Until now, Western countries have shown little appetite for introducing sanctions, partly out of a fear of pushing Hun Sen fully into China’s orbit, and partly because moves to restrict garment exports from Cambodia could cripple the incomes of hundreds of thousands of workers who depend on the industry. In any case, the ultimate benefit of sanctions is uncertain.
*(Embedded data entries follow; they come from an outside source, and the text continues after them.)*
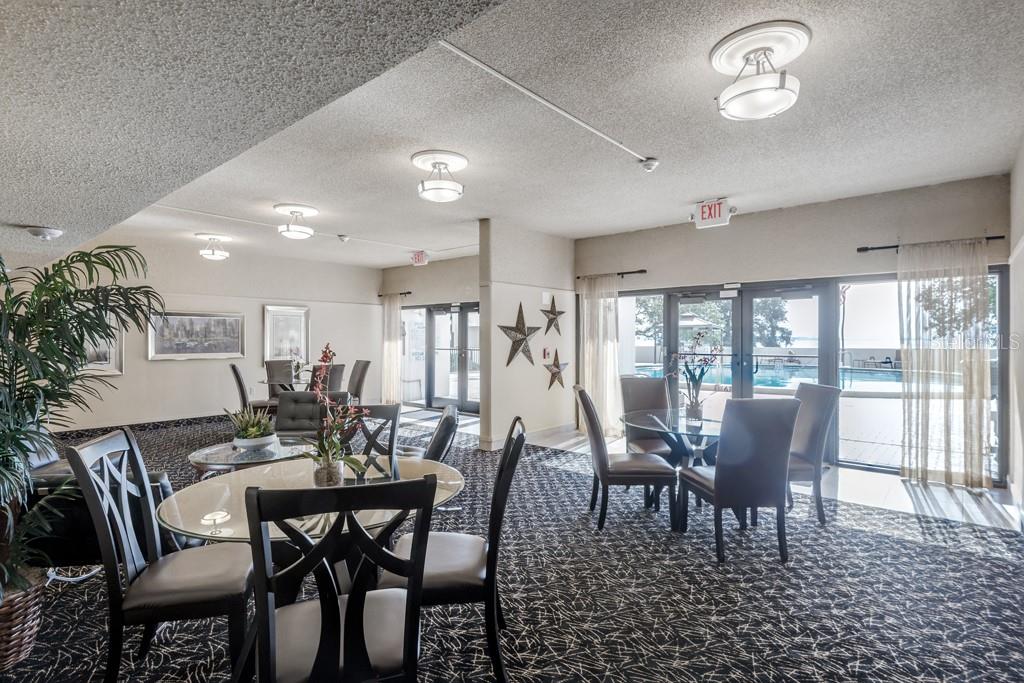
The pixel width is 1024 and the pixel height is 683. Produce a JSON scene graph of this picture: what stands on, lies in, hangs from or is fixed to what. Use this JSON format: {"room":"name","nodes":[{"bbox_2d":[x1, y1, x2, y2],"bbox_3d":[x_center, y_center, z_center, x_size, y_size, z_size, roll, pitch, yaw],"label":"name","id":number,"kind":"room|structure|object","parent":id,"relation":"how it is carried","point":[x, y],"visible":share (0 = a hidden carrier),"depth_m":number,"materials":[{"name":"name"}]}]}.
{"room":"lobby","nodes":[
{"label":"lobby","id":0,"kind":"room"},
{"bbox_2d":[42,237,377,430],"bbox_3d":[-4.747,-0.067,8.627,0.172,2.762,6.083,0,0,42],"label":"left wall","id":1,"kind":"structure","parent":0,"point":[165,367],"depth_m":8.46,"materials":[{"name":"paint"}]},
{"bbox_2d":[82,324,122,375],"bbox_3d":[-5.789,-0.004,7.420,0.036,0.975,0.706,0,0,42],"label":"framed picture","id":2,"kind":"object","parent":1,"relation":"attached to","point":[107,357],"visible":0.33,"depth_m":7.56},
{"bbox_2d":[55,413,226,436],"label":"baseboard","id":3,"kind":"structure","parent":1,"relation":"attached to","point":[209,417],"depth_m":8.01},
{"bbox_2d":[148,310,245,360],"bbox_3d":[-4.809,-0.099,8.298,0.040,0.743,1.342,0,0,42],"label":"framed picture","id":4,"kind":"object","parent":1,"relation":"attached to","point":[235,323],"visible":0.97,"depth_m":8.25},
{"bbox_2d":[263,304,309,363],"bbox_3d":[-3.969,-0.088,9.541,0.039,1.048,0.776,0,0,42],"label":"framed picture","id":5,"kind":"object","parent":1,"relation":"attached to","point":[285,323],"visible":0.92,"depth_m":9.52},
{"bbox_2d":[383,250,478,413],"bbox_3d":[-1.066,-0.069,9.751,3.769,2.765,0.207,0,0,42],"label":"far wall","id":6,"kind":"structure","parent":0,"point":[445,295],"depth_m":9.75,"materials":[{"name":"paint"}]},
{"bbox_2d":[378,291,411,296],"bbox_3d":[-2.309,-0.942,10.707,0.980,0.066,0.170,0,0,42],"label":"curtain rod","id":7,"kind":"object","parent":6,"relation":"attached to","point":[379,295],"visible":0.75,"depth_m":10.62,"materials":[{"name":"metal"}]},
{"bbox_2d":[381,294,402,403],"bbox_3d":[-2.349,0.169,10.464,0.610,2.170,0.149,0,0,42],"label":"curtain","id":8,"kind":"object","parent":7,"relation":"hanging from","point":[391,351],"visible":0.9,"depth_m":10.42,"materials":[{"name":"fabric"}]},
{"bbox_2d":[401,302,479,412],"bbox_3d":[-1.157,0.312,10.019,2.644,1.967,0.133,0,0,42],"label":"glass door","id":9,"kind":"structure","parent":6,"relation":"in","point":[405,367],"depth_m":10.10,"materials":[{"name":"glass"}]},
{"bbox_2d":[0,405,1023,682],"bbox_3d":[-1.140,1.354,4.578,9.709,0.106,7.635,0,0,42],"label":"carpet floor","id":10,"kind":"structure","parent":0,"point":[87,652],"depth_m":2.87,"materials":[{"name":"carpet"}]},
{"bbox_2d":[0,569,45,668],"bbox_3d":[-2.263,1.186,2.287,0.437,0.331,0.437,0,0,42],"label":"wicker basket","id":11,"kind":"object","parent":10,"relation":"on","point":[17,630],"visible":0.77,"depth_m":2.26,"materials":[{"name":"brown wicker"}]},
{"bbox_2d":[0,244,163,599],"bbox_3d":[-2.326,0.380,2.339,1.339,1.621,1.329,0,0,42],"label":"palm plant","id":12,"kind":"object","parent":11,"relation":"in","point":[61,315],"visible":0.95,"depth_m":2.45,"materials":[{"name":"green plant"}]},
{"bbox_2d":[22,441,172,569],"bbox_3d":[-2.450,0.926,3.104,0.886,0.824,0.878,0,0,42],"label":"armchair","id":13,"kind":"object","parent":10,"relation":"on","point":[47,476],"visible":0.34,"depth_m":2.74,"materials":[{"name":"black leather"}]},
{"bbox_2d":[66,428,254,682],"bbox_3d":[-1.324,0.863,2.155,0.549,0.996,0.504,0,0,-11],"label":"dining chair","id":14,"kind":"object","parent":10,"relation":"on","point":[79,460],"visible":0.92,"depth_m":2.01,"materials":[{"name":"wood"}]},
{"bbox_2d":[187,437,309,478],"bbox_3d":[-2.043,1.102,4.309,0.992,0.483,0.985,0,0,42],"label":"coffee table","id":15,"kind":"object","parent":10,"relation":"on","point":[219,449],"visible":0.56,"depth_m":4.12,"materials":[{"name":"clear glass"}]},
{"bbox_2d":[226,404,276,448],"bbox_3d":[-2.065,0.661,4.317,0.430,0.356,0.436,0,0,26],"label":"potted plant","id":16,"kind":"object","parent":15,"relation":"on","point":[249,429],"visible":0.99,"depth_m":4.25,"materials":[{"name":"green plant"}]},
{"bbox_2d":[229,363,273,416],"bbox_3d":[-3.429,0.800,7.303,0.595,1.020,0.527,0,0,-26],"label":"dining chair","id":17,"kind":"object","parent":10,"relation":"on","point":[233,367],"visible":0.6,"depth_m":7.09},
{"bbox_2d":[265,358,295,395],"bbox_3d":[-3.431,0.788,8.285,0.530,1.031,0.646,0,0,-36],"label":"chair","id":18,"kind":"object","parent":10,"relation":"on","point":[269,363],"visible":0.47,"depth_m":8.37,"materials":[{"name":"fabric"}]},
{"bbox_2d":[257,377,336,394],"bbox_3d":[-2.941,0.915,7.671,1.087,0.726,1.065,0,0,42],"label":"glass table","id":19,"kind":"object","parent":10,"relation":"on","point":[265,381],"visible":0.4,"depth_m":7.41,"materials":[{"name":"clear glass"}]},
{"bbox_2d":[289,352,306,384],"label":"arrangement","id":20,"kind":"object","parent":19,"relation":"on","point":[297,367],"visible":0.79,"depth_m":7.61,"materials":[{"name":"plant"}]},
{"bbox_2d":[274,391,325,438],"bbox_3d":[-2.081,0.931,5.246,0.634,0.848,0.763,0,0,-1],"label":"black chair","id":21,"kind":"object","parent":10,"relation":"on","point":[279,417],"visible":0.52,"depth_m":5.39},
{"bbox_2d":[154,454,464,601],"bbox_3d":[-0.820,0.981,2.423,1.132,0.691,1.176,0,0,42],"label":"dining table","id":22,"kind":"object","parent":10,"relation":"on","point":[189,492],"visible":0.57,"depth_m":2.22,"materials":[{"name":"clear glass"}]},
{"bbox_2d":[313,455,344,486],"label":"glass vase","id":23,"kind":"object","parent":22,"relation":"on","point":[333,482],"visible":0.73,"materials":[{"name":"clear glass"}]},
{"bbox_2d":[298,343,371,487],"bbox_3d":[-0.776,0.324,2.338,0.350,0.619,0.379,0,0,-23],"label":"flower arrangement","id":24,"kind":"object","parent":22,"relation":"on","point":[325,355],"visible":0.97,"depth_m":2.31,"materials":[{"name":"plant"}]},
{"bbox_2d":[310,364,344,394],"bbox_3d":[-2.580,0.794,7.223,0.582,1.004,0.553,0,0,42],"label":"dining chair","id":25,"kind":"object","parent":10,"relation":"on","point":[333,375],"visible":0.47,"depth_m":7.05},
{"bbox_2d":[243,475,438,682],"bbox_3d":[-0.506,0.864,1.627,0.506,1.006,0.564,0,0,-19],"label":"black chair","id":26,"kind":"object","parent":10,"relation":"on","point":[321,648],"visible":1,"depth_m":1.45,"materials":[{"name":"black wood"}]},
{"bbox_2d":[346,359,370,402],"bbox_3d":[-2.533,0.796,8.248,0.530,1.006,0.607,0,0,42],"label":"dining chair","id":27,"kind":"object","parent":10,"relation":"on","point":[357,387],"visible":0.58,"depth_m":8.25,"materials":[{"name":"grey fabric"}]},
{"bbox_2d":[351,403,401,472],"bbox_3d":[-0.905,0.868,3.107,0.504,0.975,0.537,-1,0,16],"label":"dining chair","id":28,"kind":"object","parent":10,"relation":"on","point":[381,407],"visible":0.3,"depth_m":3.29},
{"bbox_2d":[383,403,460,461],"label":"chair","id":29,"kind":"object","parent":10,"relation":"on","point":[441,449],"visible":0.34,"depth_m":4.00,"materials":[{"name":"leather"}]},
{"bbox_2d":[381,416,526,682],"bbox_3d":[-0.243,0.854,2.279,0.563,0.990,0.512,0,0,-3],"label":"dining chair","id":30,"kind":"object","parent":10,"relation":"on","point":[503,456],"visible":0.73,"depth_m":2.09,"materials":[{"name":"wood"}]},
{"bbox_2d":[574,386,676,531],"bbox_3d":[0.805,0.841,4.027,0.629,0.996,0.512,0,0,0],"label":"dining chair","id":31,"kind":"object","parent":10,"relation":"on","point":[626,464],"visible":0.98,"depth_m":3.81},
{"bbox_2d":[619,376,677,458],"bbox_3d":[1.235,0.832,4.727,0.508,1.027,0.623,0,0,-6],"label":"dining chair","id":32,"kind":"object","parent":10,"relation":"on","point":[654,381],"visible":0.58,"depth_m":4.87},
{"bbox_2d":[622,406,725,529],"bbox_3d":[1.447,0.972,4.218,1.130,0.739,1.139,0,0,42],"label":"glass dining table","id":33,"kind":"object","parent":10,"relation":"on","point":[680,433],"visible":0.62,"depth_m":4.08,"materials":[{"name":"clear glass"}]},
{"bbox_2d":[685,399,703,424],"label":"flower vase","id":34,"kind":"object","parent":33,"relation":"on","point":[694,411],"visible":0.95,"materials":[{"name":"clear glass"}]},
{"bbox_2d":[676,329,720,423],"bbox_3d":[1.408,0.261,4.109,0.387,0.712,0.398,0,0,-24],"label":"orchid","id":35,"kind":"object","parent":33,"relation":"on","point":[694,375],"visible":0.98,"depth_m":4.08,"materials":[{"name":"plant"}]},
{"bbox_2d":[681,396,801,564],"bbox_3d":[1.460,0.842,3.529,0.518,1.005,0.602,0,0,-8],"label":"dining chair","id":36,"kind":"object","parent":10,"relation":"on","point":[728,486],"visible":0.99,"depth_m":3.31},
{"bbox_2d":[785,382,840,524],"bbox_3d":[2.087,0.836,4.179,0.591,1.003,0.532,0,0,-4],"label":"dining chair","id":37,"kind":"object","parent":10,"relation":"on","point":[810,437],"visible":0.6,"depth_m":4.00,"materials":[{"name":"grey leather"}]},
{"bbox_2d":[5,0,1023,273],"bbox_3d":[-0.637,-1.449,5.064,9.657,0.121,7.203,0,0,42],"label":"ceiling","id":38,"kind":"structure","parent":0,"point":[694,192],"depth_m":3.45,"materials":[{"name":"white paint"}]},
{"bbox_2d":[25,226,62,240],"bbox_3d":[-2.727,-0.624,3.149,0.165,0.058,0.167,0,0,42],"label":"smoke detector","id":39,"kind":"object","parent":38,"relation":"attached to","point":[37,231],"visible":0.99,"depth_m":3.11,"materials":[{"name":"white plastic"}]},
{"bbox_2d":[197,233,232,260],"bbox_3d":[-4.162,-1.318,7.550,0.441,0.297,0.440,0,0,42],"label":"ceiling light","id":40,"kind":"object","parent":38,"relation":"attached to","point":[209,253],"visible":0.99,"depth_m":7.45,"materials":[{"name":"white glass"}]},
{"bbox_2d":[275,203,318,238],"bbox_3d":[-2.419,-1.342,6.076,0.448,0.296,0.445,0,0,42],"label":"ceiling light","id":41,"kind":"object","parent":38,"relation":"attached to","point":[311,210],"visible":0.99,"depth_m":5.96,"materials":[{"name":"white glass"}]},
{"bbox_2d":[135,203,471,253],"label":"ceiling conduit","id":42,"kind":"object","parent":38,"relation":"attached to","point":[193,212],"visible":0.91,"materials":[{"name":"white"}]},
{"bbox_2d":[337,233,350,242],"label":"smoke detector","id":43,"kind":"object","parent":38,"relation":"attached to","point":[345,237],"visible":0.98,"depth_m":7.27,"materials":[{"name":"white plastic"}]},
{"bbox_2d":[410,250,428,265],"bbox_3d":[-1.564,-1.409,9.127,0.379,0.237,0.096,0,0,42],"label":"exit sign","id":44,"kind":"object","parent":38,"relation":"attached to","point":[417,259],"visible":0.99,"depth_m":9.09,"materials":[{"name":"red"}]},
{"bbox_2d":[414,149,466,202],"bbox_3d":[-0.577,-1.315,4.341,0.416,0.310,0.416,0,0,42],"label":"ceiling light","id":45,"kind":"object","parent":38,"relation":"attached to","point":[463,162],"visible":0.99,"depth_m":4.25,"materials":[{"name":"white glass"}]},
{"bbox_2d":[437,41,655,167],"bbox_3d":[0.309,-1.395,3.330,0.086,0.035,2.403,0,0,42],"label":"conduit","id":46,"kind":"object","parent":38,"relation":"attached to","point":[608,138],"visible":0.96,"depth_m":3.04,"materials":[{"name":"white metal"}]},
{"bbox_2d":[640,157,659,171],"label":"smoke detector","id":47,"kind":"object","parent":38,"relation":"attached to","point":[652,164],"visible":0.98,"depth_m":4.19,"materials":[{"name":"white plastic"}]},
{"bbox_2d":[694,198,733,228],"bbox_3d":[2.120,-1.352,5.694,0.413,0.267,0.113,0,0,42],"label":"exit sign","id":48,"kind":"object","parent":38,"relation":"attached to","point":[718,208],"visible":0.99,"depth_m":5.66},
{"bbox_2d":[712,20,808,120],"bbox_3d":[1.231,-1.311,2.695,0.444,0.314,0.447,0,0,42],"label":"ceiling light","id":49,"kind":"object","parent":38,"relation":"attached to","point":[784,82],"visible":0.99,"depth_m":2.62,"materials":[{"name":"white glass"}]},
{"bbox_2d":[479,220,577,451],"bbox_3d":[0.288,-0.051,7.125,0.266,2.749,1.670,0,0,42],"label":"partition wall","id":50,"kind":"structure","parent":0,"point":[554,271],"depth_m":6.81,"materials":[{"name":"paint"}]},
{"bbox_2d":[499,302,539,365],"bbox_3d":[0.086,-0.082,6.732,0.201,0.838,0.645,0,0,42],"label":"star decoration","id":51,"kind":"object","parent":50,"relation":"attached to","point":[520,311],"visible":1,"depth_m":6.72,"materials":[{"name":"metal"}]},
{"bbox_2d":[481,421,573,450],"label":"baseboard","id":52,"kind":"structure","parent":50,"relation":"attached to","point":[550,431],"depth_m":7.03,"materials":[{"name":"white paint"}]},
{"bbox_2d":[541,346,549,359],"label":"fire alarm pull","id":53,"kind":"object","parent":50,"relation":"attached to","point":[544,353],"visible":0.98,"depth_m":7.27,"materials":[{"name":"red"}]},
{"bbox_2d":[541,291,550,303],"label":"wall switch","id":54,"kind":"object","parent":50,"relation":"attached to","point":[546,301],"visible":0.98,"depth_m":7.13,"materials":[{"name":"white"}]},
{"bbox_2d":[540,296,564,334],"bbox_3d":[0.535,-0.347,7.167,0.171,0.554,0.469,0,0,42],"label":"star decoration","id":55,"kind":"object","parent":50,"relation":"attached to","point":[552,319],"visible":1,"depth_m":7.15,"materials":[{"name":"metal"}]},
{"bbox_2d":[543,351,567,389],"bbox_3d":[0.579,0.375,7.190,0.180,0.557,0.459,0,0,42],"label":"star decoration","id":56,"kind":"object","parent":50,"relation":"attached to","point":[556,371],"visible":0.99,"depth_m":7.17,"materials":[{"name":"metal"}]},
{"bbox_2d":[574,172,1012,483],"bbox_3d":[2.723,-0.094,6.296,4.579,2.769,0.210,0,0,42],"label":"back wall","id":57,"kind":"structure","parent":0,"point":[820,265],"depth_m":5.76,"materials":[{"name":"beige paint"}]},
{"bbox_2d":[577,268,646,279],"bbox_3d":[1.369,-0.909,7.321,1.089,0.056,0.144,0,0,42],"label":"curtain rod","id":58,"kind":"object","parent":57,"relation":"attached to","point":[638,271],"visible":0.82,"depth_m":7.19,"materials":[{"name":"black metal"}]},
{"bbox_2d":[579,274,620,436],"bbox_3d":[1.172,0.193,7.364,0.720,2.186,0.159,0,0,42],"label":"curtain","id":59,"kind":"object","parent":58,"relation":"hanging from","point":[608,369],"visible":0.84,"depth_m":7.33,"materials":[{"name":"fabric"}]},
{"bbox_2d":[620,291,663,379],"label":"window","id":60,"kind":"structure","parent":57,"relation":"in","point":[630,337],"depth_m":7.23,"materials":[{"name":"glass"}]},
{"bbox_2d":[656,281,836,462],"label":"french door","id":61,"kind":"structure","parent":57,"relation":"in","point":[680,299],"depth_m":6.35,"materials":[{"name":"glass"}]},
{"bbox_2d":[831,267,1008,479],"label":"window","id":62,"kind":"structure","parent":57,"relation":"in","point":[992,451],"depth_m":5.44,"materials":[{"name":"glass"}]},
{"bbox_2d":[858,234,1004,252],"bbox_3d":[4.006,-0.937,5.160,1.152,0.062,0.145,0,0,42],"label":"curtain rod","id":63,"kind":"object","parent":57,"relation":"attached to","point":[988,237],"visible":0.71,"depth_m":5.27,"materials":[{"name":"black metal"}]},
{"bbox_2d":[898,239,990,488],"bbox_3d":[3.945,0.199,4.943,0.742,2.217,0.142,0,0,42],"label":"curtain","id":64,"kind":"object","parent":63,"relation":"hanging from","point":[920,351],"visible":0.98,"depth_m":4.92,"materials":[{"name":"fabric"}]},
{"bbox_2d":[1008,133,1023,523],"bbox_3d":[2.108,-0.064,2.020,0.173,2.823,6.772,0,0,42],"label":"right wall","id":65,"kind":"structure","parent":0,"point":[1022,184],"depth_m":4.03,"materials":[{"name":"white paint"}]},
{"label":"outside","id":66,"kind":"structure","parent":0,"visible":0},
{"bbox_2d":[632,359,903,393],"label":"swimming pool","id":67,"kind":"structure","parent":66,"relation":"in","point":[858,375],"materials":[{"name":"blue liquid"}]},
{"label":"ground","id":68,"kind":"structure","parent":66,"visible":0},
{"bbox_2d":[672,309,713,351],"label":"gazebo","id":69,"kind":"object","parent":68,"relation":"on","point":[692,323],"visible":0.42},
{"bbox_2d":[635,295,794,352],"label":"tree","id":70,"kind":"object","parent":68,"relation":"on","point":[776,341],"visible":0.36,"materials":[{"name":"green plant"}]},
{"bbox_2d":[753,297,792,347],"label":"tree","id":71,"kind":"object","parent":68,"relation":"on","point":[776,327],"visible":0.37,"materials":[{"name":"green plant"}]}
]}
In fact, the sobering lesson of Cambodia’s troubled democratic experiment is that while foreign pressure can sometimes force concessions from authoritarian rulers, it is of limited use in forcing them to adopt democratic governing principles.
Three opposition members of Cambodia’s National Election Committee (NEC) resigned from their posts Monday in protest of a court ruling to dissolve their party and recently adopted laws that will see its parliamentary seats and commune councilor positions reassigned to government-aligned parties, RFA adds.
The White House resisted gushing overtures Hun Sen made to U.S. President Donald Trump in Manila, issuing a stiff rebuke to the strongman over his moves to dismantle Cambodia’s democracy, VOA reports:
In a statement on Tuesday, the White House said Matt Pottinger, the senior director for Asian affairs and Patrick Murphy, deputy assistant secretary of state for Southeast Asia, had met with Cambodian Foreign Minister Prak Sokhonn on the sidelines of the recent East Asia Summit in Manila.
“Expressing their interest in supporting the future success of Cambodia, the U.S. side forthrightly expressed strong concerns about recent steps that challenge the country’s democratic progress, including restrictions on the free press, civil society, and the political opposition,” the statement said.
Strangio, author of Hun Sen’s Cambodia, said Hun Sen had attempted to go above the president’s own bureaucracies and that the White House and State Department “couldn’t really let that slide.”
“I think putting out the statement is just their way of signaling subtle displeasure with that hamfisted attempt by Hun Sen to appeal to Donald Trump’s vanity,” he said.